Let $G=\mathbb Z\rtimes\mathbb Z$ and $H=\mathbb Z\rtimes7\mathbb Z$. I want to check if $H◁G$.
I know I need to calculate $N_G(H)$, and I think this is $$N_G(H)=\{(m,n) ∈ G \mid (m,n)(l,7k)(m,n)^{-1} ∈ H, \forall l,k\}$$
but I'm not sure when to go from there. I wasn't given great notes for this.

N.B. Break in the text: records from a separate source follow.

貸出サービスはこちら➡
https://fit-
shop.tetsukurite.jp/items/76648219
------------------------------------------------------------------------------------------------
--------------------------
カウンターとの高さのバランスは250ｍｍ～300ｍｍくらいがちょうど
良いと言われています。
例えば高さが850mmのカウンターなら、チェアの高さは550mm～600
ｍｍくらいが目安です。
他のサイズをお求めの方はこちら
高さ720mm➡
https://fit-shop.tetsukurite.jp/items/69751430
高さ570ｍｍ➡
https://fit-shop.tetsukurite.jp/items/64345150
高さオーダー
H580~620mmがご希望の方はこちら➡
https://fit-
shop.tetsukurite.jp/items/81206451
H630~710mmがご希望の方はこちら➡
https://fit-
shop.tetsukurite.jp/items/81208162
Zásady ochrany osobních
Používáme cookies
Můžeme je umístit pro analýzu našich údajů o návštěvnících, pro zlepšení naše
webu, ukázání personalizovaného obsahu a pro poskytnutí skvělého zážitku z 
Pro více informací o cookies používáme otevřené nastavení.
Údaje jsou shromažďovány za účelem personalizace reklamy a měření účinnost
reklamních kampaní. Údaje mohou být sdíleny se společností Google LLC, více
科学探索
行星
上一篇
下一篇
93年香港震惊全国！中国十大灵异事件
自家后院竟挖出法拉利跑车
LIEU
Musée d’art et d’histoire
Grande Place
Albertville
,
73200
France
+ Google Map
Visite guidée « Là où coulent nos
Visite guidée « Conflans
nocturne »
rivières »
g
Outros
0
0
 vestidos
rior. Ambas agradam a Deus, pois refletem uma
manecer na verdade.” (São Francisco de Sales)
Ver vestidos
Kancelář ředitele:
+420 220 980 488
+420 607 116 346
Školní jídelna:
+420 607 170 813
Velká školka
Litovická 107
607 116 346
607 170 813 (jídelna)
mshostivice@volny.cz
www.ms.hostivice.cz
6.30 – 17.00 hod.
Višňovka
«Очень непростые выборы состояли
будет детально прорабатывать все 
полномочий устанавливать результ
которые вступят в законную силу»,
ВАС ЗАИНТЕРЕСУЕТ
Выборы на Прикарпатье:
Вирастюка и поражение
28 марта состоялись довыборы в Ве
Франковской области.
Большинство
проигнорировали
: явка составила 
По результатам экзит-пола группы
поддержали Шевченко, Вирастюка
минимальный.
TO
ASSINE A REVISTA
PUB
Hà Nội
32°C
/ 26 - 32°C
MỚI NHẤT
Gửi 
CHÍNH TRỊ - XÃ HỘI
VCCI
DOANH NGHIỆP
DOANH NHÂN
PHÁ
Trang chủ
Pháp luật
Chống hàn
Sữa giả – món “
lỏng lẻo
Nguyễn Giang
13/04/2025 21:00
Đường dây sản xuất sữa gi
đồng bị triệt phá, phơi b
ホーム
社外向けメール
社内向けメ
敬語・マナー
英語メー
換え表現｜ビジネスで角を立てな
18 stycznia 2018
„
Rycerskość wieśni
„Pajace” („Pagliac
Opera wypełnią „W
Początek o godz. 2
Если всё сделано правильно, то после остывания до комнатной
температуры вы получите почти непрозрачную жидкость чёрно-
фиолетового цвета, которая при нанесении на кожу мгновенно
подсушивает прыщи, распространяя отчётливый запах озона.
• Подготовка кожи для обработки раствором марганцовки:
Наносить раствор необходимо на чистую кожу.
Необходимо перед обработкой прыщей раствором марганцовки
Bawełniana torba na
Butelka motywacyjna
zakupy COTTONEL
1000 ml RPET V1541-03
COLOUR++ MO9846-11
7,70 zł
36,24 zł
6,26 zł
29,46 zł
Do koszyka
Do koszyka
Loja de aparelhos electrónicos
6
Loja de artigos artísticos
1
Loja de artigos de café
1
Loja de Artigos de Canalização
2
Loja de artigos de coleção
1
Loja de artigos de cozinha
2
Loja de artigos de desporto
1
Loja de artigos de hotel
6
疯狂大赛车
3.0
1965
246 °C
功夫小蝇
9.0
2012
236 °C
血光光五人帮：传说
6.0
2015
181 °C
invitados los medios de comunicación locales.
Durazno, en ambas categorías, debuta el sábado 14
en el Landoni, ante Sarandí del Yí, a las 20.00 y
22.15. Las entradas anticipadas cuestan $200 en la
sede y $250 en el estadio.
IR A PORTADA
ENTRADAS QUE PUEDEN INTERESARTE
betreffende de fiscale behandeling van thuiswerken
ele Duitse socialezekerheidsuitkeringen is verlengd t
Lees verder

I think I can use $$(m,n)(l,7k)(m,n)^{-1}=(m+(-1)^ml, n+7k)(-(-1)^nm,-n) =(m+(-1)^nl+(-1)^n+7k)(-1)^(n+1)m,7k) =(m(1-(-1)^k)+(-1)^nl,7k)$$
But what does this mean? Thanks
I think you had better not to make those calculations (although they certainly give you the result eventually). Because $G$ is semi-direct product $\mathbb{Z}\rtimes \mathbb{Z}$ you can take $\pi$ the projection of $G$ onto the second factor this gives you :
$$\pi: \mathbb{Z}\rtimes \mathbb{Z}\rightarrow \mathbb{Z} $$
$$(a,b)\mapsto b$$
Now this is a surjective group morphism and from the very definition of $H$ you have that $\pi^{-1}(7\mathbb{Z})=:H$. It is clear that $7\mathbb{Z}\triangleleft \mathbb{Z}$, then you can use the following fact (easy exercise) the inverse image of a normal subgroup by a surjective morphism is a normal subgroup. Hence $H\triangleleft G$.